The government has ordered for the procurement of 100,000 Covid-19 body bags, in what is described as preparations for a “worst-case” scenario.
The development comes as the country is heading to its peak and looking at a possible increase in the number of deaths from the coronavirus disease outbreak, with the numbers currently showing 16,268 infections and 274 deaths. On Friday, an additional 11 people succumbed to the virus in 24 hours.
In a memo seen by the Sunday Nation from the Ministry of Health to Kenya Medical Supplies Agency, the bags have to be doubled bagged and be made with heavy-duty vinyl Polyvinyl chloride (PVC) plastic bag.
The bag, which is for the adult size, 40 by 90 inches of 0.4 millimeter thickness, must have an envelope zipper and should be preferably white in colour.
When the Sunday Nation contacted Kenya Medical Supplies Agency (Kemsa) chief executive Jonah Manjari Mwangi, he said the agency is waiting for approval from the Health ministry to start the process of procuring the body bags.
“We are waiting for the authority to incur expenditure. Once we have the permission from the Ministry, then we shall procure the bags,” said Dr Mwangi.
World Health Organization (WHO) director-general Tedros Adhanom Ghebreyesus warned that there will be many more “body bags” if countries did not behave asking them to stop politicising the pandemic and focus on containing the pandemic.
“Now is the time for unity, for the international community to work together in solidarity to stop this virus and its shattering consequences.
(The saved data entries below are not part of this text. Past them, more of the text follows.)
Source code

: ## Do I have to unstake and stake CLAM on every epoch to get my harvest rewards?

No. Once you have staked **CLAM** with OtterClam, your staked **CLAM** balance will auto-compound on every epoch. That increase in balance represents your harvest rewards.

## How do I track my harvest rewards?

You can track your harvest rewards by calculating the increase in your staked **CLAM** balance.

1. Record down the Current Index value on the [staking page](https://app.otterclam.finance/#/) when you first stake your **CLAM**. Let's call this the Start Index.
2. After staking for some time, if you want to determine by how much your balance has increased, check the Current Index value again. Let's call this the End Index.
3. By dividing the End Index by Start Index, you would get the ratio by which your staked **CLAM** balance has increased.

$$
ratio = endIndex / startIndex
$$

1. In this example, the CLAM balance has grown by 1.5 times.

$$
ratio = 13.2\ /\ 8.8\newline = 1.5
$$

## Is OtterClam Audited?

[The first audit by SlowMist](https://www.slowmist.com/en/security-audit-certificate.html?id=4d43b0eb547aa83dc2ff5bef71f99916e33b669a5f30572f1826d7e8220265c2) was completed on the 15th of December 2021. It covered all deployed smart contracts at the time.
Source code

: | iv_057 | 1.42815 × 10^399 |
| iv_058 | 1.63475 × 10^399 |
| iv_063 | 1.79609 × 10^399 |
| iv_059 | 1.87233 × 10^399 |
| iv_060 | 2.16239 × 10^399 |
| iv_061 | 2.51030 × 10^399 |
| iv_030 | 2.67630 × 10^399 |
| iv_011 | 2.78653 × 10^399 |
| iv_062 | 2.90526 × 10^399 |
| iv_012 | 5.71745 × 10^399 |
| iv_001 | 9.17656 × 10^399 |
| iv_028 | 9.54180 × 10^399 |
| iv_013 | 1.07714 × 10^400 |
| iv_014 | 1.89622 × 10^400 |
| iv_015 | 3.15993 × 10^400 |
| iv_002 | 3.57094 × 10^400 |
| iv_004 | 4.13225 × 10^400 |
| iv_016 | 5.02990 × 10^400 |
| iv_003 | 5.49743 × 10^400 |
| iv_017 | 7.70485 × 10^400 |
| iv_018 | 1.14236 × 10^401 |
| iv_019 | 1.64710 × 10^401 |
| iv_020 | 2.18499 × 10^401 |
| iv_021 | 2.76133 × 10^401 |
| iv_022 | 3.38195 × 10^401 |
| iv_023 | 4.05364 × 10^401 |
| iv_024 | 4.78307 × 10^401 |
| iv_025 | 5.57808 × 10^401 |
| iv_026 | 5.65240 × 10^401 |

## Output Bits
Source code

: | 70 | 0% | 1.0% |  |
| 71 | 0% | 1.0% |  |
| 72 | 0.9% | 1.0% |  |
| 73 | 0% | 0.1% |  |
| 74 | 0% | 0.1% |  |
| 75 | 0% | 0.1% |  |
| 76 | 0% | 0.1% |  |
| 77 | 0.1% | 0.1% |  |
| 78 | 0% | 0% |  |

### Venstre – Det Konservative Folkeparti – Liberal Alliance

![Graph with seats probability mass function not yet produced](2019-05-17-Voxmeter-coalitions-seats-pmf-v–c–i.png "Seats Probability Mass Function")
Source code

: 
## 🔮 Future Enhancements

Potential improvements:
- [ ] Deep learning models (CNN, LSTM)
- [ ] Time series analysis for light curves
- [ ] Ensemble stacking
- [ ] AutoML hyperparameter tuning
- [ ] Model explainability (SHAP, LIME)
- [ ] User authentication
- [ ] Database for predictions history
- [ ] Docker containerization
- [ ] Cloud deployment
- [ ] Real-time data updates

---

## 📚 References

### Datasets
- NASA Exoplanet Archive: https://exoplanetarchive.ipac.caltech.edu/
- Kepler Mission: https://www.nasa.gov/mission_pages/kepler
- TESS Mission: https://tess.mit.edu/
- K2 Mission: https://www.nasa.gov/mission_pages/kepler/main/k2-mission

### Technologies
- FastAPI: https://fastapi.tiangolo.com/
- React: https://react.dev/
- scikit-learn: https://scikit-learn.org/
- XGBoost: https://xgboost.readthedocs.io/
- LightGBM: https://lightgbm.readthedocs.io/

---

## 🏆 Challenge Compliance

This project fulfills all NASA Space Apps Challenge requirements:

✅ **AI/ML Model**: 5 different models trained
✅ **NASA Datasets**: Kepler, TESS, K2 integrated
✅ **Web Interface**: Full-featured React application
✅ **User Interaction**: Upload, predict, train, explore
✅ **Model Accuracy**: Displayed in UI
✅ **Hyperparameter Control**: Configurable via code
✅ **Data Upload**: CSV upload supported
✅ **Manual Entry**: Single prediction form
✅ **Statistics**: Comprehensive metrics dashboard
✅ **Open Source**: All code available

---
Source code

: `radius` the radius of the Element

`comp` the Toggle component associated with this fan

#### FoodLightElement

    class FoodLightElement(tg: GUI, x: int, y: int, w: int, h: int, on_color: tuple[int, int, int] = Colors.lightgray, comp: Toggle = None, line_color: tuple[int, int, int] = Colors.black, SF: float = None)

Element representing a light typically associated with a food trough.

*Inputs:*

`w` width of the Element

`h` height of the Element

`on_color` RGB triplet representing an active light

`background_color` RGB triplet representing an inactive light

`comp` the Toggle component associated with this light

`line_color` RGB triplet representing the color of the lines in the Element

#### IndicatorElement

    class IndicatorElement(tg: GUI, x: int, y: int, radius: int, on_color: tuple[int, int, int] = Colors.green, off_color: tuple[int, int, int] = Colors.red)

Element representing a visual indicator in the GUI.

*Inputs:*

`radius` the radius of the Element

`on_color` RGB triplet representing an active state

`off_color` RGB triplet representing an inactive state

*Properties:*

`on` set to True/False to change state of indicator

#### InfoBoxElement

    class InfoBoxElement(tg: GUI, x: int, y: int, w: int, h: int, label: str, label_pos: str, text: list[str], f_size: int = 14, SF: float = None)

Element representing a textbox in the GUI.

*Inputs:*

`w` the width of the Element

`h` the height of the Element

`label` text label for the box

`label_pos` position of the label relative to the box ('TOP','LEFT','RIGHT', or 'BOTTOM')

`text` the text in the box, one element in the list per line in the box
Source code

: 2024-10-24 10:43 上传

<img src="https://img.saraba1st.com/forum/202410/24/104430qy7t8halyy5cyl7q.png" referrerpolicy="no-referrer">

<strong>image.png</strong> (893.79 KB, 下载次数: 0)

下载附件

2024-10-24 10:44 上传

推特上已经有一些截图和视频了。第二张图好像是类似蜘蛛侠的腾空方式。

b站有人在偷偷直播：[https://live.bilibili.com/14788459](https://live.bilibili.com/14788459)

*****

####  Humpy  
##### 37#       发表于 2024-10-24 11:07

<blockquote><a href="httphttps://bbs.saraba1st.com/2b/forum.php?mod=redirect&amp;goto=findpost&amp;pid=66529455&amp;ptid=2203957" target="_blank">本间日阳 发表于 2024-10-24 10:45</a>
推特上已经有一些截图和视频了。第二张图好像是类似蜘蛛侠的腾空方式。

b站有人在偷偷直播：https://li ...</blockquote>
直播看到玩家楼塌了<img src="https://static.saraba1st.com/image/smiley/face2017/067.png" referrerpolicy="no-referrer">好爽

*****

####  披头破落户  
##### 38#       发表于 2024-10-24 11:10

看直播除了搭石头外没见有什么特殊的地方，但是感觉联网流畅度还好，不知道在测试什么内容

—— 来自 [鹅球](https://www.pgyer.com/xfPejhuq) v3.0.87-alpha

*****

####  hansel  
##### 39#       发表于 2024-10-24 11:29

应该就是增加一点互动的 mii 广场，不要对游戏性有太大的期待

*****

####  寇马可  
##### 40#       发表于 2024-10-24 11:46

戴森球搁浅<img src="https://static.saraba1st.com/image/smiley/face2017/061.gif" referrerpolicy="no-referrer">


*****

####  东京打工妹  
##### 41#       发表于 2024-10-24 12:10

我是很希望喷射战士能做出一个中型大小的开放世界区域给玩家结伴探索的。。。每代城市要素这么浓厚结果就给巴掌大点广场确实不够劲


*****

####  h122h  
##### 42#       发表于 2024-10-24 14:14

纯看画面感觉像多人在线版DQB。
We do not want to record more deaths,” the WHO chief said.
According to a projection released by scientists, the country is likely to lose 620,500 people by next year February if no sufficient measures are taken and the virus hit its peak.
In the worst scenario, the model projects that about two million Kenyans, which translates to 88 per cent of the population will be asymptomatic and about 356,000 people moderately affected by the virus.
On the severe side, 114,470 individuals will need serious attention including the intensive care unit and ventilators during the same period, this is if the measures put in place by the government are relaxed.
“The projections are not fixed and are based on the current measures and how Kenyans are willing to adhere. Behaviour change will determine the change in the modelling as well,” said Prof Omu Anzala, a microbiologist, who was also part of the disease modelling.
Already, some counties have started preparing public graveyards in readiness for an anticipated increase in Covid-19 related deaths as coronavirus infections soar.
In Kisii, Siaya, and Kakamega, leaders have already identified large swathes of land for the same.
The Kakamega governor said his county had identified two parcels of land for mass graves.
In Kisii County, officials from the National Multi-Agency Covid-19 Command Centre visited last week to discuss with the county leadership about their preparedness to deal with fatalities. The team was informed that the county has set aside a 13-acre piece of land at Nyatieko in Kitutu Chache South to be used as a cemetery.
In Siaya, health executive Dorothy Owino said the county had bought sufficient body bags. Land executive Adrian Ouma said six acres have been set aside in Sega, four acres in Siaya town while Ugunja, Rarieda, Gem and Bondo sub-counties have one acre each.
The Laikipia County government has bought enough body bags to take care of a rise in deaths, Health executive Lenai Kamario told the Nation on Monday, adding that the burial grounds were adequate.
Health chief administrative Secretary Rashid Aman on Monday said infections are likely to peak late August or early September warning of a difficult period ahead.
The gravity of the pandemic has jolted counties in the wake of the spiralling infections, with attention shifting to the worst scenario in which many lives maybe lost.
Council of Governors chairman Wycliffe Oparanya has sounded a warning about the challenge ahead for counties, expressing fears that the number of deaths may rise.
However, as the numbers increase, a key national government official has revealed to the Sunday Nation that only five counties are ready to handle the surge in the numbers.
This development came after President Uhuru Kenyatta sent his team quality control team to the ground to access counties preparedness.
The five include Kiambu, Machakos, Mombasa Murang’a and Kakamega.
This puts the remaining counties in an awkward state, hoodwinking Kenyans yet they are not implementing the directive by the government.
In the last statement, Mr Oparanya, mentioned that 26 counties were ready with the 300-bed capacity, he relied on the governors to give the numbers.
“The chair has now declared that each governor is going to defend themselves and he is not going to talk on their behalf as far as the bed capacity directive is concerned,” said the official.